During our early married years at Fayetteville, and later, we spent a lot of time at Watson. Mostly, we just loved to be there, but also, Verla Mae, Barbara's mother, just had some mysterious hold on her large family. She seldom spoke, but when she did, they listened. Right up until the day she died. When she called our house, if I answered, all I ever heard was “Barbara there?” Then when she got Barbara on, she said her say, a few words, then just disappeared from the air waves. Never “bye” or “so long.” just disappeared. If one of the things she said in that phone call was, “Ya”ll coming for Thanksgiving?” we went. We all did. She always prepared about twice as much food as we needed, and we ate it. By the time that food had just began the digestive process properly, she was at the living room door. “Supper.” Then she was off to somewhere to eat hers alone.
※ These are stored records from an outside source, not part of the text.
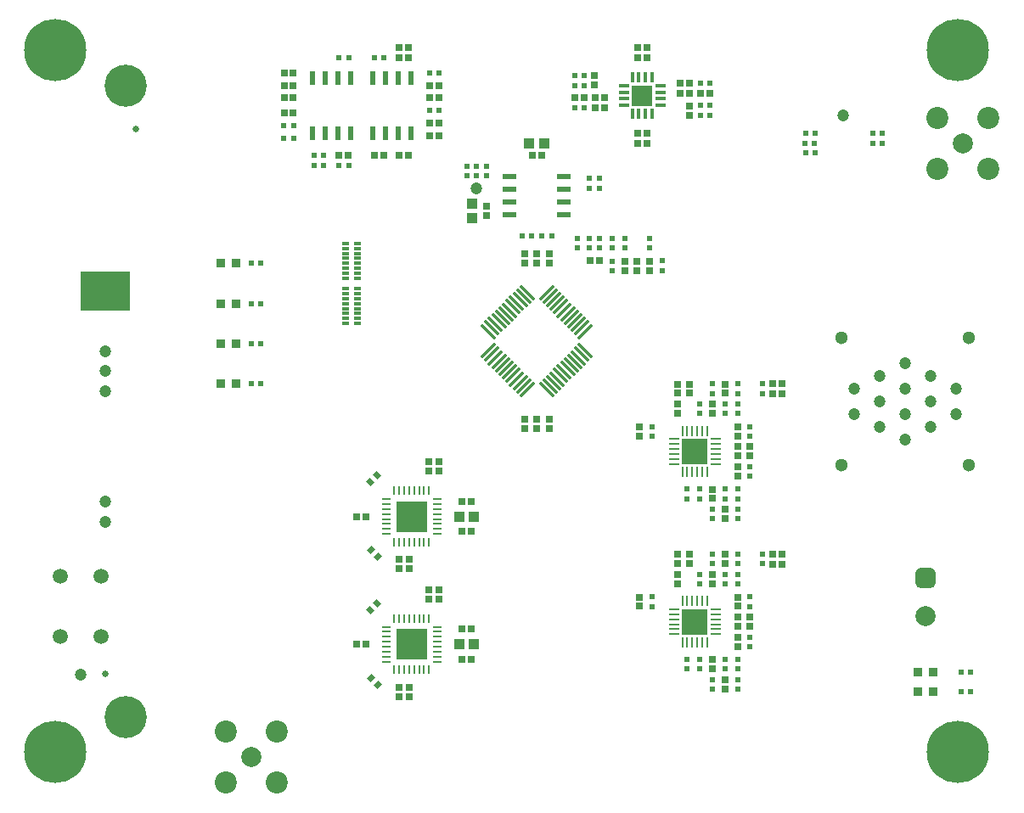
<source format=gts>
G04*
G04 #@! TF.GenerationSoftware,Altium Limited,Altium Designer,23.11.1 (41)*
G04*
G04 Layer_Color=8388736*
%FSLAX25Y25*%
%MOIN*%
G70*
G04*
G04 #@! TF.SameCoordinates,29EA51B2-5BA9-446F-9376-B5E75E75F833*
G04*
G04*
G04 #@! TF.FilePolarity,Negative*
G04*
G01*
G75*
%ADD25R,0.10039X0.10039*%
%ADD45R,0.02165X0.02362*%
%ADD46R,0.03347X0.03740*%
%ADD47C,0.04724*%
%ADD48R,0.02520X0.02520*%
%ADD49R,0.04331X0.00984*%
%ADD50R,0.00984X0.04331*%
%ADD51R,0.02362X0.02165*%
%ADD52R,0.02520X0.02520*%
%ADD53R,0.01181X0.04331*%
%ADD54R,0.04331X0.01181*%
%ADD55R,0.08268X0.08268*%
G04:AMPARAMS|DCode=56|XSize=11.81mil|YSize=82.68mil|CornerRadius=0mil|HoleSize=0mil|Usage=FLASHONLY|Rotation=45.000|XOffset=0mil|YOffset=0mil|HoleType=Round|Shape=Round|*
%AMOVALD56*
21,1,0.07087,0.01181,0.00000,0.00000,135.0*
1,1,0.01181,0.02506,-0.02506*
1,1,0.01181,-0.02506,0.02506*
%
%ADD56OVALD56*%

G04:AMPARAMS|DCode=57|XSize=11.81mil|YSize=82.68mil|CornerRadius=0mil|HoleSize=0mil|Usage=FLASHONLY|Rotation=315.000|XOffset=0mil|YOffset=0mil|HoleType=Round|Shape=Round|*
%AMOVALD57*
21,1,0.07087,0.01181,0.00000,0.00000,45.0*
1,1,0.01181,-0.02506,-0.02506*
1,1,0.01181,0.02506,0.02506*
%
%ADD57OVALD57*%

%ADD58R,0.02559X0.01181*%
%ADD59R,0.04134X0.03937*%
%ADD60R,0.03937X0.04134*%
%ADD61R,0.05709X0.02362*%
%ADD62R,0.02362X0.05709*%
%ADD63R,0.19685X0.15748*%
%ADD64R,0.12205X0.12205*%
%ADD65O,0.03543X0.00787*%
%ADD66O,0.00787X0.03543*%
%ADD67C,0.05906*%
G04:AMPARAMS|DCode=68|XSize=23.62mil|YSize=21.65mil|CornerRadius=0mil|HoleSize=0mil|Usage=FLASHONLY|Rotation=225.000|XOffset=0mil|YOffset=0mil|HoleType=Round|Shape=Rectangle|*
%AMROTATEDRECTD68*
4,1,4,0.00070,0.01601,0.01601,0.00070,-0.00070,-0.01601,-0.01601,-0.00070,0.00070,0.01601,0.0*
%
%ADD68ROTATEDRECTD68*%

G04:AMPARAMS|DCode=69|XSize=23.62mil|YSize=21.65mil|CornerRadius=0mil|HoleSize=0mil|Usage=FLASHONLY|Rotation=135.000|XOffset=0mil|YOffset=0mil|HoleType=Round|Shape=Rectangle|*
%AMROTATEDRECTD69*
4,1,4,0.01601,-0.00070,0.00070,-0.01601,-0.01601,0.00070,-0.00070,0.01601,0.01601,-0.00070,0.0*
%
%ADD69ROTATEDRECTD69*%

%ADD70C,0.24422*%
%ADD71C,0.16548*%
%ADD72C,0.04724*%
%ADD73C,0.05118*%
%ADD74C,0.02500*%
%ADD75C,0.08661*%
%ADD76C,0.07874*%
G04:AMPARAMS|DCode=77|XSize=78.74mil|YSize=78.74mil|CornerRadius=19.68mil|HoleSize=0mil|Usage=FLASHONLY|Rotation=90.000|XOffset=0mil|YOffset=0mil|HoleType=Round|Shape=RoundedRectangle|*
%AMROUNDEDRECTD77*
21,1,0.07874,0.03937,0,0,90.0*
21,1,0.03937,0.07874,0,0,90.0*
1,1,0.03937,0.01968,0.01968*
1,1,0.03937,0.01968,-0.01968*
1,1,0.03937,-0.01968,-0.01968*
1,1,0.03937,-0.01968,0.01968*
%
%ADD77ROUNDEDRECTD77*%
%ADD78C,0.02362*%
D25*
X270669Y-86614D02*
D03*
X270669Y-19685D02*
D03*
D45*
X314075Y105315D02*
D03*
X317815D02*
D03*
Y97441D02*
D03*
X314075D02*
D03*
X317717Y101378D02*
D03*
X313976D02*
D03*
X96555Y38386D02*
D03*
X100295D02*
D03*
X113091Y108268D02*
D03*
X109350D02*
D03*
Y103347D02*
D03*
X113091D02*
D03*
X272736Y116142D02*
D03*
X276476D02*
D03*
X272736Y125000D02*
D03*
X276476D02*
D03*
X227264Y124016D02*
D03*
X223524D02*
D03*
Y115157D02*
D03*
X227264D02*
D03*
X272736Y112205D02*
D03*
X276476D02*
D03*
X227264Y127953D02*
D03*
X223524D02*
D03*
X206594Y64961D02*
D03*
X202854D02*
D03*
X378839Y-114173D02*
D03*
X375098D02*
D03*
X375098Y-106299D02*
D03*
X378839D02*
D03*
X340650Y105315D02*
D03*
X344390D02*
D03*
X166437Y128937D02*
D03*
X170177D02*
D03*
X96555Y22638D02*
D03*
X100295D02*
D03*
X96555Y6890D02*
D03*
X100295D02*
D03*
X96555Y54134D02*
D03*
X100295D02*
D03*
X340650Y101378D02*
D03*
X344390D02*
D03*
X121161Y92520D02*
D03*
X124902D02*
D03*
Y96457D02*
D03*
X121161D02*
D03*
X170177Y114173D02*
D03*
X166437D02*
D03*
X144783Y134843D02*
D03*
X148524D02*
D03*
X131004D02*
D03*
X134744D02*
D03*
Y92520D02*
D03*
X131004D02*
D03*
X210728Y64961D02*
D03*
X214469D02*
D03*
D46*
X84547Y38386D02*
D03*
X90650D02*
D03*
X358169Y-106299D02*
D03*
X364272D02*
D03*
X364272Y-114173D02*
D03*
X358169D02*
D03*
X84547Y22638D02*
D03*
X90650D02*
D03*
X84547Y6890D02*
D03*
X90650D02*
D03*
X84547Y54134D02*
D03*
X90650D02*
D03*
D47*
X328740Y112205D02*
D03*
X185039Y83661D02*
D03*
X29528Y-107283D02*
D03*
X39370Y-39370D02*
D03*
Y-47244D02*
D03*
Y3937D02*
D03*
Y11811D02*
D03*
Y19685D02*
D03*
D48*
X166496Y104331D02*
D03*
X170118D02*
D03*
X166496Y109252D02*
D03*
X170118D02*
D03*
Y119095D02*
D03*
X166496D02*
D03*
X170118Y124016D02*
D03*
X166496D02*
D03*
X109409Y113189D02*
D03*
X113031D02*
D03*
X109409Y124016D02*
D03*
X113031D02*
D03*
X109409Y128937D02*
D03*
X113031D02*
D03*
X301339Y-63976D02*
D03*
X304961D02*
D03*
X301339Y-60039D02*
D03*
X304961D02*
D03*
X229488Y55118D02*
D03*
X233110D02*
D03*
X304961Y2953D02*
D03*
X301339D02*
D03*
X304961Y6890D02*
D03*
X301339D02*
D03*
X264921Y125000D02*
D03*
X268543D02*
D03*
X264921Y121063D02*
D03*
X268543D02*
D03*
X248189Y105315D02*
D03*
X251811D02*
D03*
X248189Y101378D02*
D03*
X251811D02*
D03*
X154685Y134843D02*
D03*
X158307D02*
D03*
X231457Y115157D02*
D03*
X235079D02*
D03*
X231457Y119095D02*
D03*
X235079D02*
D03*
X251811Y134843D02*
D03*
X248189D02*
D03*
X251811Y138779D02*
D03*
X248189D02*
D03*
X276417Y121063D02*
D03*
X272795D02*
D03*
X227205Y119095D02*
D03*
X223583D02*
D03*
X141575Y-95473D02*
D03*
X137953D02*
D03*
X141575Y-45276D02*
D03*
X137953D02*
D03*
X158307Y138779D02*
D03*
X154685D02*
D03*
X179291Y-101378D02*
D03*
X182913D02*
D03*
X179291Y-51181D02*
D03*
X182913D02*
D03*
X179291Y-89567D02*
D03*
X182913D02*
D03*
X179291Y-39370D02*
D03*
X182913D02*
D03*
X144843Y96457D02*
D03*
X148465D02*
D03*
X131063D02*
D03*
X134685D02*
D03*
X158307D02*
D03*
X154685D02*
D03*
X109409Y119095D02*
D03*
X113031D02*
D03*
X206850Y96457D02*
D03*
X210472D02*
D03*
D49*
X278740Y-91535D02*
D03*
Y-89567D02*
D03*
Y-87598D02*
D03*
Y-85630D02*
D03*
Y-83661D02*
D03*
Y-81693D02*
D03*
X262598D02*
D03*
Y-83661D02*
D03*
Y-85630D02*
D03*
Y-87598D02*
D03*
Y-89567D02*
D03*
Y-91535D02*
D03*
X262598Y-24606D02*
D03*
Y-22638D02*
D03*
Y-20669D02*
D03*
Y-18701D02*
D03*
Y-16732D02*
D03*
Y-14764D02*
D03*
X278740D02*
D03*
Y-16732D02*
D03*
Y-18701D02*
D03*
Y-20669D02*
D03*
Y-22638D02*
D03*
Y-24606D02*
D03*
D50*
X275591Y-78543D02*
D03*
X273622D02*
D03*
X271654D02*
D03*
X269685D02*
D03*
X267717D02*
D03*
X265748D02*
D03*
Y-94685D02*
D03*
X267717D02*
D03*
X269685D02*
D03*
X271654D02*
D03*
X273622D02*
D03*
X275591D02*
D03*
X275590Y-27756D02*
D03*
X273622D02*
D03*
X271654D02*
D03*
X269685D02*
D03*
X267717D02*
D03*
X265748D02*
D03*
Y-11614D02*
D03*
X267717D02*
D03*
X269685D02*
D03*
X271654D02*
D03*
X273622D02*
D03*
X275590D02*
D03*
D51*
X277559Y-109350D02*
D03*
Y-113091D02*
D03*
X287402D02*
D03*
Y-109350D02*
D03*
X267717Y-105217D02*
D03*
Y-101476D02*
D03*
X253937Y-76870D02*
D03*
Y-80610D02*
D03*
X272638Y-101476D02*
D03*
Y-105217D02*
D03*
Y-71752D02*
D03*
Y-68012D02*
D03*
X277559Y-63878D02*
D03*
Y-60138D02*
D03*
X287402D02*
D03*
Y-63878D02*
D03*
X282480Y-101476D02*
D03*
Y-105217D02*
D03*
X287402Y-101476D02*
D03*
Y-105217D02*
D03*
X282480Y-71752D02*
D03*
Y-68012D02*
D03*
X292323Y-80610D02*
D03*
Y-76870D02*
D03*
X287402Y-71752D02*
D03*
Y-68012D02*
D03*
X292323Y-92618D02*
D03*
Y-96358D02*
D03*
X297244Y-60138D02*
D03*
Y-63878D02*
D03*
X233268Y87500D02*
D03*
Y83760D02*
D03*
X229331Y87500D02*
D03*
Y83760D02*
D03*
X297244Y6791D02*
D03*
Y3051D02*
D03*
X188976Y92421D02*
D03*
Y88681D02*
D03*
X185039Y92421D02*
D03*
Y88681D02*
D03*
X181102D02*
D03*
Y92421D02*
D03*
X287402Y3051D02*
D03*
Y6791D02*
D03*
X243110Y60138D02*
D03*
Y63878D02*
D03*
X224410Y60138D02*
D03*
Y63878D02*
D03*
X272638Y-34547D02*
D03*
Y-38287D02*
D03*
X292323Y-13681D02*
D03*
Y-9941D02*
D03*
X282480Y-34547D02*
D03*
Y-38287D02*
D03*
X277559Y-42421D02*
D03*
Y-46161D02*
D03*
X287402Y-4823D02*
D03*
Y-1083D02*
D03*
Y-34547D02*
D03*
Y-38287D02*
D03*
Y-46161D02*
D03*
Y-42421D02*
D03*
X282480Y-4823D02*
D03*
Y-1083D02*
D03*
X277559Y3051D02*
D03*
Y6791D02*
D03*
X292323Y-25689D02*
D03*
Y-29429D02*
D03*
X272638Y-4823D02*
D03*
Y-1083D02*
D03*
X267717Y-38287D02*
D03*
Y-34547D02*
D03*
X253937Y-9941D02*
D03*
Y-13681D02*
D03*
X229331Y60138D02*
D03*
Y63878D02*
D03*
X233268Y60138D02*
D03*
Y63878D02*
D03*
X238189Y60138D02*
D03*
Y63878D02*
D03*
Y55020D02*
D03*
Y51279D02*
D03*
X252953Y63878D02*
D03*
Y60138D02*
D03*
X257874Y55118D02*
D03*
Y51378D02*
D03*
D52*
X282480Y-109409D02*
D03*
Y-113031D02*
D03*
X263779Y-60197D02*
D03*
Y-63819D02*
D03*
Y-71693D02*
D03*
Y-68071D02*
D03*
X249016Y-76929D02*
D03*
Y-80551D02*
D03*
X268701Y-60197D02*
D03*
Y-63819D02*
D03*
X277559Y-101535D02*
D03*
Y-105157D02*
D03*
X287402Y-96299D02*
D03*
Y-92677D02*
D03*
X277559Y-71693D02*
D03*
Y-68071D02*
D03*
X287402Y-84803D02*
D03*
Y-88425D02*
D03*
X292323Y-84803D02*
D03*
Y-88425D02*
D03*
X282480Y-60197D02*
D03*
Y-63819D02*
D03*
X287402Y-76929D02*
D03*
Y-80551D02*
D03*
X268701Y115984D02*
D03*
Y112362D02*
D03*
X231299Y124173D02*
D03*
Y127795D02*
D03*
X154528Y-112362D02*
D03*
Y-115984D02*
D03*
X166339Y-77598D02*
D03*
Y-73976D02*
D03*
X170276Y-77598D02*
D03*
Y-73976D02*
D03*
X154528Y-62165D02*
D03*
Y-65787D02*
D03*
X166339Y-27402D02*
D03*
Y-23779D02*
D03*
X170276Y-27402D02*
D03*
Y-23779D02*
D03*
X158465Y-112362D02*
D03*
Y-115984D02*
D03*
Y-62165D02*
D03*
Y-65787D02*
D03*
X208661Y57913D02*
D03*
Y54291D02*
D03*
X263779Y-1142D02*
D03*
Y-4764D02*
D03*
X249016Y-10000D02*
D03*
Y-13622D02*
D03*
X292323Y-17874D02*
D03*
Y-21496D02*
D03*
X287402Y-17874D02*
D03*
Y-21496D02*
D03*
X263779Y6732D02*
D03*
Y3110D02*
D03*
X268701Y6732D02*
D03*
Y3110D02*
D03*
X277559Y-34606D02*
D03*
Y-38228D02*
D03*
X287402Y-10000D02*
D03*
Y-13622D02*
D03*
X282480Y-42480D02*
D03*
Y-46102D02*
D03*
Y6732D02*
D03*
Y3110D02*
D03*
X287402Y-29370D02*
D03*
Y-25748D02*
D03*
X277559Y-4764D02*
D03*
Y-1142D02*
D03*
X188976Y72992D02*
D03*
Y76614D02*
D03*
X203740Y57913D02*
D03*
Y54291D02*
D03*
X213583Y57913D02*
D03*
Y54291D02*
D03*
X243110Y51339D02*
D03*
Y54961D02*
D03*
X252953Y51339D02*
D03*
Y54961D02*
D03*
X248031Y51339D02*
D03*
Y54961D02*
D03*
X203740Y-7047D02*
D03*
Y-10669D02*
D03*
X208661Y-7047D02*
D03*
Y-10669D02*
D03*
X213583Y-7047D02*
D03*
Y-10669D02*
D03*
D53*
X246161Y127165D02*
D03*
X248721D02*
D03*
X251279D02*
D03*
X253839D02*
D03*
Y112992D02*
D03*
X251279D02*
D03*
X248721D02*
D03*
X246161D02*
D03*
D54*
X257087Y123917D02*
D03*
X242913Y121358D02*
D03*
Y123917D02*
D03*
X257087Y121358D02*
D03*
Y118799D02*
D03*
Y116240D02*
D03*
X242913D02*
D03*
Y118799D02*
D03*
D55*
X250000Y120079D02*
D03*
D56*
X204903Y42692D02*
D03*
X203511Y41300D02*
D03*
X202119Y39908D02*
D03*
X200727Y38516D02*
D03*
X199335Y37124D02*
D03*
X197943Y35732D02*
D03*
X196552Y34340D02*
D03*
X195160Y32948D02*
D03*
X193768Y31556D02*
D03*
X192376Y30164D02*
D03*
X190984Y28772D02*
D03*
X189592Y27380D02*
D03*
X227731Y19864D02*
D03*
X226339Y18472D02*
D03*
X224947Y17080D02*
D03*
X223555Y15688D02*
D03*
X222163Y14296D02*
D03*
X220771Y12904D02*
D03*
X219379Y11512D02*
D03*
X217987Y10120D02*
D03*
X216596Y8728D02*
D03*
X215203Y7336D02*
D03*
X213812Y5944D02*
D03*
X212420Y4552D02*
D03*
D57*
Y42692D02*
D03*
X213812Y41300D02*
D03*
X215203Y39908D02*
D03*
X216596Y38516D02*
D03*
X217987Y37124D02*
D03*
X219379Y35732D02*
D03*
X220771Y34340D02*
D03*
X222163Y32948D02*
D03*
X223555Y31556D02*
D03*
X224947Y30164D02*
D03*
X226339Y28772D02*
D03*
X227731Y27380D02*
D03*
X204903Y4552D02*
D03*
X203511Y5944D02*
D03*
X202119Y7336D02*
D03*
X200727Y8728D02*
D03*
X199335Y10120D02*
D03*
X197943Y11512D02*
D03*
X196552Y12904D02*
D03*
X195160Y14296D02*
D03*
X193768Y15688D02*
D03*
X192376Y17080D02*
D03*
X190984Y18472D02*
D03*
X189592Y19864D02*
D03*
D58*
X138091Y44291D02*
D03*
Y42323D02*
D03*
Y40354D02*
D03*
Y38386D02*
D03*
Y36417D02*
D03*
Y34449D02*
D03*
Y32480D02*
D03*
Y30512D02*
D03*
X133563D02*
D03*
Y32480D02*
D03*
Y34449D02*
D03*
Y36417D02*
D03*
Y38386D02*
D03*
Y40354D02*
D03*
Y42323D02*
D03*
Y44291D02*
D03*
Y62008D02*
D03*
Y60039D02*
D03*
Y58071D02*
D03*
Y56102D02*
D03*
Y54134D02*
D03*
Y52165D02*
D03*
Y50197D02*
D03*
Y48228D02*
D03*
X138091D02*
D03*
Y50197D02*
D03*
Y52165D02*
D03*
Y54134D02*
D03*
Y56102D02*
D03*
Y58071D02*
D03*
Y60039D02*
D03*
Y62008D02*
D03*
D59*
X205709Y101378D02*
D03*
X211614D02*
D03*
X184055Y-95473D02*
D03*
X178150D02*
D03*
X184055Y-45276D02*
D03*
X178150D02*
D03*
D60*
X183071Y71850D02*
D03*
Y77756D02*
D03*
D61*
X197933Y88209D02*
D03*
Y83209D02*
D03*
Y78209D02*
D03*
Y73209D02*
D03*
X219390Y88209D02*
D03*
Y83209D02*
D03*
Y78209D02*
D03*
Y73209D02*
D03*
D62*
X159075Y126870D02*
D03*
X154075D02*
D03*
X149075D02*
D03*
X144075D02*
D03*
X159075Y105413D02*
D03*
X154075D02*
D03*
X149075D02*
D03*
X144075D02*
D03*
X120453Y105413D02*
D03*
X125453D02*
D03*
X130453D02*
D03*
X135453D02*
D03*
X120453Y126870D02*
D03*
X125453D02*
D03*
X130453D02*
D03*
X135453D02*
D03*
D63*
X39370Y43307D02*
D03*
D64*
X159449Y-95473D02*
D03*
Y-45276D02*
D03*
D65*
X169488Y-88583D02*
D03*
Y-90551D02*
D03*
Y-92520D02*
D03*
Y-94488D02*
D03*
Y-96457D02*
D03*
Y-98425D02*
D03*
Y-100394D02*
D03*
Y-102362D02*
D03*
X149409D02*
D03*
Y-100394D02*
D03*
Y-98425D02*
D03*
Y-96457D02*
D03*
Y-94488D02*
D03*
Y-92520D02*
D03*
Y-90551D02*
D03*
Y-88583D02*
D03*
X169488Y-38386D02*
D03*
Y-40354D02*
D03*
Y-42323D02*
D03*
Y-44291D02*
D03*
Y-46260D02*
D03*
Y-48228D02*
D03*
Y-50197D02*
D03*
Y-52165D02*
D03*
X149409D02*
D03*
Y-50197D02*
D03*
Y-48228D02*
D03*
Y-46260D02*
D03*
Y-44291D02*
D03*
Y-42323D02*
D03*
Y-40354D02*
D03*
Y-38386D02*
D03*
D66*
X166339Y-105512D02*
D03*
X164370D02*
D03*
X162402D02*
D03*
X160433D02*
D03*
X158465D02*
D03*
X156496D02*
D03*
X154528D02*
D03*
X152559D02*
D03*
Y-85433D02*
D03*
X154528D02*
D03*
X156496D02*
D03*
X158465D02*
D03*
X160433D02*
D03*
X162402D02*
D03*
X164370D02*
D03*
X166339D02*
D03*
Y-55315D02*
D03*
X164370D02*
D03*
X162402D02*
D03*
X160433D02*
D03*
X158465D02*
D03*
X156496D02*
D03*
X154528D02*
D03*
X152559D02*
D03*
Y-35236D02*
D03*
X154528D02*
D03*
X156496D02*
D03*
X158465D02*
D03*
X160433D02*
D03*
X162402D02*
D03*
X164370D02*
D03*
X166339D02*
D03*
D67*
X37402Y-68898D02*
D03*
Y-92520D02*
D03*
X21654D02*
D03*
Y-68898D02*
D03*
D68*
X146204Y-61165D02*
D03*
X143560Y-58520D02*
D03*
X146204Y-111362D02*
D03*
X143560Y-108717D02*
D03*
D69*
X143363Y-82031D02*
D03*
X146007Y-79386D02*
D03*
X143363Y-31834D02*
D03*
X146007Y-29190D02*
D03*
D70*
X374016Y137795D02*
D03*
X19685Y137795D02*
D03*
X374016Y-137795D02*
D03*
X19685D02*
D03*
D71*
X47244Y-124012D02*
D03*
X47244Y124020D02*
D03*
D72*
X333150Y-5000D02*
D03*
X343150Y-10000D02*
D03*
X353150Y-15000D02*
D03*
X363150Y-10000D02*
D03*
X373150Y-5000D02*
D03*
Y5000D02*
D03*
X363150Y10000D02*
D03*
X353150Y15000D02*
D03*
X343150Y10000D02*
D03*
X333150Y5000D02*
D03*
X343150Y0D02*
D03*
X353150Y-5000D02*
D03*
X363150Y0D02*
D03*
X353150Y5000D02*
D03*
D73*
X328150Y-25000D02*
D03*
X378150D02*
D03*
Y25000D02*
D03*
X328150D02*
D03*
D74*
X39370Y-107043D02*
D03*
X51378Y107051D02*
D03*
D75*
X365945Y91142D02*
D03*
X386024D02*
D03*
Y111221D02*
D03*
X365945D02*
D03*
X86417Y-129724D02*
D03*
X106496D02*
D03*
Y-149803D02*
D03*
X86417D02*
D03*
D76*
X375984Y101181D02*
D03*
X361221Y-84272D02*
D03*
X96457Y-139764D02*
D03*
D77*
X361221Y-69272D02*
D03*
D78*
X272835Y-88779D02*
D03*
X268504D02*
D03*
X272835Y-84449D02*
D03*
X268504D02*
D03*
X252165Y117913D02*
D03*
X247835D02*
D03*
X252165Y122244D02*
D03*
X247835D02*
D03*
X155118Y-99803D02*
D03*
Y-95473D02*
D03*
Y-91142D02*
D03*
X159449Y-99803D02*
D03*
Y-95473D02*
D03*
Y-91142D02*
D03*
X163779Y-99803D02*
D03*
Y-95473D02*
D03*
Y-91142D02*
D03*
X155118Y-49606D02*
D03*
Y-45276D02*
D03*
Y-40945D02*
D03*
X159449Y-49606D02*
D03*
Y-45276D02*
D03*
Y-40945D02*
D03*
X163779Y-49606D02*
D03*
Y-45276D02*
D03*
Y-40945D02*
D03*
X268504Y-17520D02*
D03*
X272835D02*
D03*
X268504Y-21850D02*
D03*
X272835D02*
D03*
M02*

</source>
Us prospective and actual in-laws never really knew where we stood with Verla Mae. She just never talked to us much. The only hint of where I stood with her occurred one day when the jock (Barbara's college boyfriend) came home with Barbara to meet the family. (His idea, Barbara says.) She got Barbara alone, said, “Where's Pat?” A short time later, I was back in the fold, he was out. I've always had a warm place in my heart for Verla Mae about that.
I have never seen a large family so close. They pretty well all wound up living close together, but if some of us did venture off for a time to another state, Sport and Verla May just got in that old truck and came to us, regularly. Verla Mae worked very hard, and she was always very fast. If she was chopping cotton, and Sport dared to suggest she slow down a little, as she was chopping too many cotton plants, She didn't say a thing. Just threw the hoe down, went to the house. Sport seldom did that, by the time I came around. Throughout our married life, as we worked together, if Barbara or I got a little too bossy, we had only to say, “I'm gonna throw my hoe down.”
If one of her children wanted/needed some new clothes, shoes, etc. badly, they never discussed it. Verla Mae just found a way to make it happen, it just showed up on their bed one day. There was never any family discussion about whether they could afford it or not, it just showed up. Never a word said later. But they always got by, money wise. Verla Mae just saw to that. Sometimes, after the girls got older, Verla Mae would buy them new shoes and she would wear their old ones. She made sure her children and grandchildren never missed celebrating a holiday. One rainy easter, she hid a dishpan full of easter eggs in the house. Took hours to find them all. She was a firecracker fanatic. I think she liked them more than the kids did.
Verla Mae loved to drive around, find an old house place, dig up some plants to put in her yard. When she got behind the wheel, she started humming church songs, then got to tapping her gas pedal foot to the beat of the music. That could be a hard ride. Phyllis said, they bobbed their heads long before head bobbing became the thing to do.
Verla Mae instilled an extremely strong sense of right and wrong in her children, similar to the old Gillum “ Do Right Mechanism” I have already talked about. But somehow, she just brought it about, with no screaming at them, no constant reminding, no watching them with eagle eyes. However, they did get THE LOOK if they messed up. She expected it, therefore they did it. Maybe a “Stop messin' and gommin'” thrown in occasionally. Just generally speaking, some sort of magic.
A little word about THE LOOK. Barbara inherited THE LOOK. During the years Barbara was substitute teaching, she was always the first sub called to handle a difficult situation. Even in boy's PE, shop, whatever. They quickly learned, that soft spoken young lady could just put a rowdy kid on the floor with THE LOOK. Kinley was always especially vulnerable to it, and would do anything she could to avoid it. Oh, all right! I'll admit it. I was, and am, vulnerable to it too. I have changed more than one segment in my blog, when Barbara, while proofreading, gave me THE LOOK.